As the House of Commons Education and Health Select Committees prepare to hear evidence on children’s mental wellbeing, and in the light of the government’s controversial plans to expand selective education, Comprehensive Future today highlights evidence of the negative impact of the Eleven Plus.
A recent survey found that 92% of headteachers in selective areas believed that the Eleven Plus negatively impacts on pupil self-esteem.
This underlined the findings of the National Foundation for Educational Research that, “with very few exceptions, headteachers reported that children were deeply affected by the test results, and consequently primary school staff had to devote considerable time to ‘picking up the pieces’, providing counselling and support for children who perceived themselves as failures. As one headteacher put it, ‘staff have to work overtime to build up the children’s self-esteem.”
Speaking today Brian Apter, the Chair of the British Psychological Society’s Division of Educational and Child Psychology, branded the Eleven Plus a “daft puzzle” based on “erroneous assumptions.”
He said, “Selection tests and exams such as the Eleven Plus have never been and can never be ‘culture-fair’. The scientific evidence is vast and incontrovertible. These batteries of verbal, non-verbal (so-called) and numerical tests are terribly sensitive to coaching and practice effects. This means that well-heeled parents (or poor parents with a credit card) can pay for their children to be coached and practised, pressured and hot-housed, into completing these daft puzzles.
This is a system created by the selected few to select a few more to join the club based upon their erroneous assumption that children who are more intelligent are more likely to ‘pass’ the Eleven Plus. In reality, the pass-criteria is comprised of everything else that surrounds these tests – the culture, the coaching, the economic resources, the postcode and the aspirations and beliefs of the families who have been seduced by the dream.

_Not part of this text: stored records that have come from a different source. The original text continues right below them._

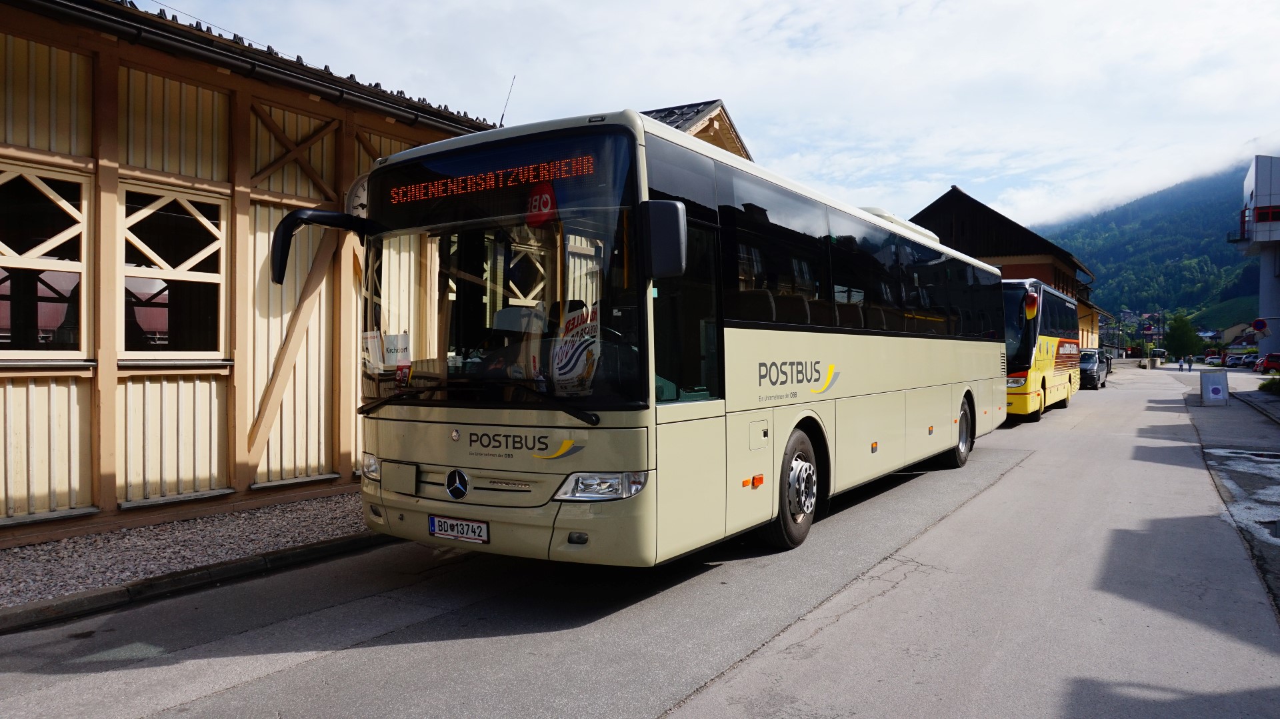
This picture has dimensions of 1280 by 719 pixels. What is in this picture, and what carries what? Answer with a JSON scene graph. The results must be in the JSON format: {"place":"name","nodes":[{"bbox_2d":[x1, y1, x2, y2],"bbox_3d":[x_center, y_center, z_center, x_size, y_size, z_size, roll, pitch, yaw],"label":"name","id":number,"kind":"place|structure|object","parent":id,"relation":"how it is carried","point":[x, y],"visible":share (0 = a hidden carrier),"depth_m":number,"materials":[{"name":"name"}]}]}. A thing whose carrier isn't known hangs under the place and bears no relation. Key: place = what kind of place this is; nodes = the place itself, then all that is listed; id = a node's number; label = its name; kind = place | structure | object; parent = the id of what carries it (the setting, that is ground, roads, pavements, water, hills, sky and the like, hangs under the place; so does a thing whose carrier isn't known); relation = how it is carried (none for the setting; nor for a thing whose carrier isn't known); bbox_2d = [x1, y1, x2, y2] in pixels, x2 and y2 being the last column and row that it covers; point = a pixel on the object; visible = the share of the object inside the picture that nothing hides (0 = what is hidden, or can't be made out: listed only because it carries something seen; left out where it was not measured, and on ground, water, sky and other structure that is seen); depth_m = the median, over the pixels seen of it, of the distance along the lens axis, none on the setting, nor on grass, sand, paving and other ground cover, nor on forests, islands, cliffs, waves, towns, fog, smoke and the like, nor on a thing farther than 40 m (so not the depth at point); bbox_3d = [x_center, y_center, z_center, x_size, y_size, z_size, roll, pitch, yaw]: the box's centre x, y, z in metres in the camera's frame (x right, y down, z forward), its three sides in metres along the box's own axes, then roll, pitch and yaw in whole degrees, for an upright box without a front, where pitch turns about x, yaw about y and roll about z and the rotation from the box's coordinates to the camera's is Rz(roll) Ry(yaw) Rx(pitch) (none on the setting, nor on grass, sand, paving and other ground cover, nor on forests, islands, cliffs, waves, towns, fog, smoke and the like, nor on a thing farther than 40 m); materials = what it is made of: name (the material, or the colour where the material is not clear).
{"place":"outdoors","nodes":[
{"label":"outdoors","id":0,"kind":"place"},
{"bbox_2d":[0,0,499,552],"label":"wooden building","id":1,"kind":"structure","parent":0,"point":[61,459],"depth_m":7.21,"materials":[{"name":"beige wood"}]},
{"bbox_2d":[0,160,87,354],"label":"window","id":2,"kind":"structure","parent":1,"relation":"in","point":[3,257],"depth_m":6.42,"materials":[{"name":"glass"}]},
{"bbox_2d":[120,178,228,359],"bbox_3d":[-3.893,-0.713,7.116,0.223,1.548,0.944,0,1,33],"label":"window","id":3,"kind":"structure","parent":1,"relation":"in","point":[128,343],"depth_m":7.13,"materials":[{"name":"glass"}]},
{"bbox_2d":[5,0,489,136],"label":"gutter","id":4,"kind":"object","parent":1,"relation":"attached to","point":[415,115],"visible":0.79,"depth_m":7.30,"materials":[{"name":"black"}]},
{"bbox_2d":[345,173,369,218],"bbox_3d":[-1.973,-1.128,6.174,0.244,0.415,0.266,0,1,33],"label":"clock","id":5,"kind":"object","parent":1,"relation":"attached to","point":[362,193],"visible":0.37,"depth_m":6.07,"materials":[{"name":"white"}]},
{"bbox_2d":[1,365,1279,718],"label":"road","id":6,"kind":"structure","parent":0,"point":[841,621],"materials":[{"name":"grey asphalt"}]},
{"bbox_2d":[0,491,376,610],"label":"gravel strip","id":7,"kind":"object","parent":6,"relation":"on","point":[29,551],"visible":0.53,"depth_m":6.01,"materials":[{"name":"grey gravel"}]},
{"bbox_2d":[0,529,391,634],"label":"curb","id":8,"kind":"structure","parent":6,"relation":"on","point":[128,589],"depth_m":4.97,"materials":[{"name":"grey concrete"}]},
{"bbox_2d":[274,109,1009,567],"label":"bus","id":9,"kind":"object","parent":6,"relation":"on","point":[927,371],"visible":0.96,"depth_m":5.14,"materials":[{"name":"beige metal"}]},
{"bbox_2d":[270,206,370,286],"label":"side mirror","id":10,"kind":"object","parent":9,"relation":"attached to","point":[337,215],"visible":0.9,"depth_m":5.33,"materials":[{"name":"black mirror"}]},
{"bbox_2d":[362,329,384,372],"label":"paper sign","id":11,"kind":"object","parent":9,"relation":"attached to","point":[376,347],"visible":0.76,"depth_m":5.12,"materials":[{"name":"white paper"}]},
{"bbox_2d":[382,332,410,366],"bbox_3d":[-1.443,-0.048,5.035,0.203,0.214,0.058,0,1,33],"label":"paper sign","id":12,"kind":"object","parent":9,"relation":"attached to","point":[387,345],"visible":0.76,"depth_m":5.02,"materials":[{"name":"white paper"}]},
{"bbox_2d":[428,514,489,543],"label":"license plate","id":13,"kind":"object","parent":9,"relation":"attached to","point":[473,525],"visible":0.95,"depth_m":4.85,"materials":[{"name":"white metal"}]},
{"bbox_2d":[384,146,603,212],"bbox_3d":[-0.840,-0.950,4.620,1.596,0.191,0.016,0,1,33],"label":"destination display","id":14,"kind":"object","parent":9,"relation":"in","point":[401,190],"visible":0.94,"depth_m":4.57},
{"bbox_2d":[498,74,517,126],"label":"antenna","id":15,"kind":"object","parent":9,"relation":"on","point":[501,124],"visible":0.62,"depth_m":8.12,"materials":[{"name":"black metal"}]},
{"bbox_2d":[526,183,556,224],"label":"sticker","id":16,"kind":"object","parent":9,"relation":"in","point":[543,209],"visible":0.74,"depth_m":4.44,"materials":[{"name":"red"}]},
{"bbox_2d":[549,298,600,396],"bbox_3d":[-0.334,-0.048,4.343,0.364,0.488,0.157,0,1,33],"label":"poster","id":17,"kind":"object","parent":9,"relation":"in","point":[563,371],"visible":0.78,"depth_m":4.32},
{"bbox_2d":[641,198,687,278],"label":"side mirror","id":18,"kind":"object","parent":9,"relation":"attached to","point":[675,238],"visible":0.96,"depth_m":4.36,"materials":[{"name":"black mirror"}]},
{"bbox_2d":[1000,276,1085,421],"bbox_3d":[8.887,-0.182,20.743,2.455,3.109,8.013,0,1,33],"label":"yellow bus","id":19,"kind":"object","parent":6,"relation":"on","point":[1049,339],"visible":0.51,"depth_m":18.38,"materials":[{"name":"yellow metal"}]},
{"bbox_2d":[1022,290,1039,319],"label":"side mirror","id":20,"kind":"object","parent":19,"relation":"attached to","point":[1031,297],"visible":0.81,"depth_m":16.42,"materials":[{"name":"mirror"}]},
{"bbox_2d":[1078,348,1108,388],"bbox_3d":[18.631,0.392,35.985,1.827,1.595,4.414,0,1,33],"label":"dark van","id":21,"kind":"object","parent":6,"relation":"on","point":[1091,373],"visible":0.54,"depth_m":34.55,"materials":[{"name":"metal"}]},
{"bbox_2d":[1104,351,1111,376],"label":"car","id":22,"kind":"object","parent":6,"relation":"on","point":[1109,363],"visible":0.18,"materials":[{"name":"metal"}]},
{"bbox_2d":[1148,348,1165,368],"label":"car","id":23,"kind":"object","parent":6,"relation":"on","point":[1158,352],"visible":0.82,"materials":[{"name":"white"}]},
{"bbox_2d":[1178,356,1183,370],"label":"person","id":24,"kind":"object","parent":6,"relation":"on","point":[1181,366],"visible":0.99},
{"bbox_2d":[1186,354,1193,370],"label":"person","id":25,"kind":"object","parent":6,"relation":"on","point":[1191,361],"visible":0.99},
{"bbox_2d":[1203,352,1221,364],"label":"car","id":26,"kind":"object","parent":6,"relation":"on","point":[1209,359],"visible":0.75,"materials":[{"name":"white metal"}]},
{"bbox_2d":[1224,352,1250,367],"label":"car","id":27,"kind":"object","parent":6,"relation":"on","point":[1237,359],"visible":0.77,"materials":[{"name":"metal"}]},
{"bbox_2d":[1202,446,1279,541],"label":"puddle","id":28,"kind":"object","parent":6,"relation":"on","point":[1218,450],"visible":0.83,"materials":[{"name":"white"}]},
{"bbox_2d":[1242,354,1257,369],"label":"car","id":29,"kind":"object","parent":6,"relation":"on","point":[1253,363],"visible":0.56,"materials":[{"name":"grey metal"}]},
{"bbox_2d":[1256,351,1279,372],"label":"red car","id":30,"kind":"object","parent":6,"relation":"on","point":[1269,361],"visible":0.93,"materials":[{"name":"red metal"}]},
{"bbox_2d":[115,0,1279,231],"label":"sky","id":31,"kind":"structure","parent":0,"point":[751,3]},
{"bbox_2d":[642,99,753,160],"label":"house","id":32,"kind":"structure","parent":0,"point":[711,119],"depth_m":19.61,"materials":[{"name":"beige wood"}]},
{"bbox_2d":[915,183,1106,350],"label":"building","id":33,"kind":"structure","parent":0,"point":[952,190],"materials":[{"name":"wood"}]},
{"bbox_2d":[1039,158,1270,332],"label":"mountain","id":34,"kind":"structure","parent":0,"point":[1235,263],"materials":[{"name":"green plant"}]},
{"bbox_2d":[1186,376,1279,611],"label":"pavement","id":35,"kind":"structure","parent":0,"point":[1276,403],"materials":[{"name":"grey asphalt"}]},
{"bbox_2d":[1199,368,1228,404],"bbox_3d":[15.095,0.759,22.460,0.607,0.902,0.644,0,1,33],"label":"sign board","id":36,"kind":"object","parent":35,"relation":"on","point":[1211,377],"visible":1,"depth_m":22.27,"materials":[{"name":"grey metal"}]},
{"bbox_2d":[1219,321,1254,347],"label":"house","id":37,"kind":"structure","parent":0,"point":[1237,327],"materials":[{"name":"beige paint"}]},
{"bbox_2d":[1231,156,1279,360],"label":"white building","id":38,"kind":"structure","parent":0,"point":[1262,279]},
{"bbox_2d":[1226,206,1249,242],"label":"balcony","id":39,"kind":"structure","parent":38,"relation":"attached to","point":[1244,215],"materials":[{"name":"black metal"}]},
{"bbox_2d":[1251,318,1269,332],"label":"road sign","id":40,"kind":"object","parent":38,"relation":"attached to","point":[1258,325],"visible":0.97,"depth_m":37.77,"materials":[{"name":"blue metal"}]},
{"bbox_2d":[1256,204,1279,222],"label":"window","id":41,"kind":"structure","parent":38,"relation":"in","point":[1260,213],"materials":[{"name":"red"}]},
{"label":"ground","id":42,"kind":"structure","parent":0},
{"bbox_2d":[1164,313,1201,359],"label":"tree","id":43,"kind":"object","parent":42,"relation":"on","point":[1181,345],"visible":0.9,"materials":[{"name":"green plant"}]},
{"bbox_2d":[1258,374,1279,394],"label":"shrub","id":44,"kind":"object","parent":42,"relation":"on","point":[1262,387],"visible":0.96,"depth_m":26.67,"materials":[{"name":"green plant"}]}
]}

I passed the Eleven Plus and went to a grammar school from a council estate – it was a nightmare. And what happens to those children who fail the Eleven Plus? They feel like ‘failures’ – particularly if they have been coached and expected to pass – and they constantly look across the cultural divide to the parallel lives and privileged existence of the ‘successes’. This experience of ‘failure’ casts a very long and depressing shadow into adulthood. How on earth can the Eleven Plus be good for the mental health and well-being of our children?
The sad truth is that external forces operating upon local-authority inclusive comprehensive schools, such as the cost-savings agenda, Ofsted, examination-driven accountability and selective schools indirectly – perhaps inadvertently – squeeze the enthrallment out of children’s and young people’s learning and curiosity; and the joy and career-longevity out of teaching. Being enthralled, wanting to be at school – and being wanted there – are interdependent safety factors that protect a child’s mental health.
In the mean time, we Educational Psychologists are on-hand and available to schools to assist and support them in meeting the ‘mental health’ needs of children and young people.”
Melissa Benn, Chair of Comprehensive Future, responded, “There is already a broad coalition opposing the expansion of selective education. Brian Apter’s comments remind us of the human element that complements the overwhelming evidence base on selection. As a system it is divisive, ineffective and damaging. The onus is now on the Government to explain why they believe they know better than such respected experts.”